━━━━━ Page extract

Climate change is also expected to cause more intense hurricanes and more frequent and intense
storms of other types and heavy precipitation, with impacts on other areas of public health, such
as the potential for increased deaths, injuries, infectious and waterborne diseases, and stress-
related disorders (74 FR 66525). Children, the elderly, and the poor are among the most
vulnerable to these climate-related health effects (74 FR 66498).

The 2009 Endangerment Finding also documented, together with the extensive scientific
and technical evidence in the supporting record, that climate change touches nearly every aspect
of public welfare in the U.S. with resulting economic costs, including: changes in water supply
and quality due to changes in drought and extreme rainfall events; increased risk of storm surge
and flooding in coastal areas and land loss due to inundation; increases in peak electricity
demand and risks to electricity infrastructure; and the potential for significant agricultural
disruptions and crop failures (though offset to some extent by carbon fertilization). These
impacts are also global and the effects of climate change occurring outside the U.S. are
reasonably expected to impact the U.S. population. (74 FR 66530).

━━━━━━━━━━
━━━━━ Data section

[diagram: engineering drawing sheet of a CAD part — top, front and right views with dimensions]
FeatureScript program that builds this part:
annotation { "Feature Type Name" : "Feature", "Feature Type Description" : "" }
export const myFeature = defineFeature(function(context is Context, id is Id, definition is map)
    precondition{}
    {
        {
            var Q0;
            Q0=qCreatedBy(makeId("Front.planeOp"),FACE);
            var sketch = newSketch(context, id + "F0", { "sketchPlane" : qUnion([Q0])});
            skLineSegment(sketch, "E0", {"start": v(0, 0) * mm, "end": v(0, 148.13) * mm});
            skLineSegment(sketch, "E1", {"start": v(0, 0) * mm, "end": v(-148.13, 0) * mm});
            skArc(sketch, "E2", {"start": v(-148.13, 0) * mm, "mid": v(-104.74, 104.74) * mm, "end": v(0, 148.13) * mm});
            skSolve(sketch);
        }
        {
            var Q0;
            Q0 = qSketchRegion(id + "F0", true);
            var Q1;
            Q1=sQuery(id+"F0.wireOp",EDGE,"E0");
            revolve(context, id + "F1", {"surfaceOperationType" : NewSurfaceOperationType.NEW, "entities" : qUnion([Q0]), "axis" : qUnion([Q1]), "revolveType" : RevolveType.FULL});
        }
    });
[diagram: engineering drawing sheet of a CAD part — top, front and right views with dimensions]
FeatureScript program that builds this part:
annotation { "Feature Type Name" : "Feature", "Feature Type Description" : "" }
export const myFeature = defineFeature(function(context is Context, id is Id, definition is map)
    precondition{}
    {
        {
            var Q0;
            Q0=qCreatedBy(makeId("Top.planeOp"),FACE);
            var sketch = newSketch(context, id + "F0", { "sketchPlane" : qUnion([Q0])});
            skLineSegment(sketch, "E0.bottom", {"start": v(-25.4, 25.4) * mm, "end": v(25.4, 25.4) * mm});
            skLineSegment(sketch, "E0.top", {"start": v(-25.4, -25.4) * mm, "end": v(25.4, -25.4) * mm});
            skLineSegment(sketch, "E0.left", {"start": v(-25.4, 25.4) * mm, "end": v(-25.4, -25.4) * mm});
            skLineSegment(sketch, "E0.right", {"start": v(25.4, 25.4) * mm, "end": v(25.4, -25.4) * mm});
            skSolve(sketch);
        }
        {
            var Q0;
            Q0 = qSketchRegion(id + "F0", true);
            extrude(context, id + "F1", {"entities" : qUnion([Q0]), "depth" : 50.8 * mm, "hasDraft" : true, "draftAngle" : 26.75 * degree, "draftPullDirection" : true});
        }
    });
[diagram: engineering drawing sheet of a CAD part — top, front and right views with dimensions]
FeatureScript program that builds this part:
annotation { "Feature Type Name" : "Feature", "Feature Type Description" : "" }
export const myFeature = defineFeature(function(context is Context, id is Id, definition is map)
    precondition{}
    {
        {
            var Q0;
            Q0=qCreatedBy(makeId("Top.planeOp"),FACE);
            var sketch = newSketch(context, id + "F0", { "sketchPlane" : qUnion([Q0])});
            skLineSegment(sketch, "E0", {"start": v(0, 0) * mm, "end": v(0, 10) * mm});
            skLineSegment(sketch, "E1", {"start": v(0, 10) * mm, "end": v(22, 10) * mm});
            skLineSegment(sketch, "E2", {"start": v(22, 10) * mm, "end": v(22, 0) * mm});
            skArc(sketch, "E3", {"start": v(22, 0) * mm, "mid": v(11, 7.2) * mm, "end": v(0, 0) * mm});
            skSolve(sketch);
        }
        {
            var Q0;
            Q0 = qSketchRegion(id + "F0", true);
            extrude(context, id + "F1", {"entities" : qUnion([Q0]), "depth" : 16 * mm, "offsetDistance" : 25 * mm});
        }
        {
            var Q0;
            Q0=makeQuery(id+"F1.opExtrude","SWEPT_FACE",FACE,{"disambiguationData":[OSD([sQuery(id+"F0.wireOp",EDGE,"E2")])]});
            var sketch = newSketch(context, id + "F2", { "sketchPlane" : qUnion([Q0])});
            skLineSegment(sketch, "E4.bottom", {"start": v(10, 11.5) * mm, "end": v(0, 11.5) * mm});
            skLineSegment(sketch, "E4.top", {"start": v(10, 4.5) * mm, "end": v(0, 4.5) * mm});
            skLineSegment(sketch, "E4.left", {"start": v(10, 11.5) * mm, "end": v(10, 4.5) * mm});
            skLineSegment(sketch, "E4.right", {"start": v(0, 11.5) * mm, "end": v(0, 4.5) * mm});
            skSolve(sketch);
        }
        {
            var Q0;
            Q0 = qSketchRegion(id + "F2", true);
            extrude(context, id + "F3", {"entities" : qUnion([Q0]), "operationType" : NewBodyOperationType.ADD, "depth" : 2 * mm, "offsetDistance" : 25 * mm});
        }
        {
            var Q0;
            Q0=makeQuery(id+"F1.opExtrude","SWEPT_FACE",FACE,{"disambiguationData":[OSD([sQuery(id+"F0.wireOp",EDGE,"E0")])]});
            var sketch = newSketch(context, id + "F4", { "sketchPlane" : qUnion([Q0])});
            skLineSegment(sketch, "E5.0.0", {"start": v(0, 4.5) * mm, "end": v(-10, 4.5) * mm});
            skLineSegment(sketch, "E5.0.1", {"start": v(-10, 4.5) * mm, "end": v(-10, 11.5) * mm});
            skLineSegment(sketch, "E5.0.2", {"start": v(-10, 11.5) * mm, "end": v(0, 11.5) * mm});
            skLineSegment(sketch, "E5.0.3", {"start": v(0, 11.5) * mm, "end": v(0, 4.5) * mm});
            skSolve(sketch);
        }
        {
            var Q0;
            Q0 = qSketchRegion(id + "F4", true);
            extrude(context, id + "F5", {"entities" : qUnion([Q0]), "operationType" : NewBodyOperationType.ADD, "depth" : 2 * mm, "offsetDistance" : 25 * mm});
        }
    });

━━━━━━━━━━

- Work instruction
Can you restate the part of the climate change excerpt that opens with "The 2009 Endangerment" and closes with "(74 FR 66530).", replacing "U.S." with "United States" each time it appears?

- Answer area
The 2009 Endangerment Finding also documented, together with the extensive scientific
and technical evidence in the supporting record, that climate change touches nearly every aspect
of public welfare in the United States with resulting economic costs, including: changes in water supply
and quality due to changes in drought and extreme rainfall events; increased risk of storm surge
and flooding in coastal areas and land loss due to inundation; increases in peak electricity
demand and risks to electricity infrastructure; and the potential for significant agricultural
disruptions and crop failures (though offset to some extent by carbon fertilization). These
impacts are also global and the effects of climate change occurring outside the United States are
reasonably expected to impact the United States population. (74 FR 66530).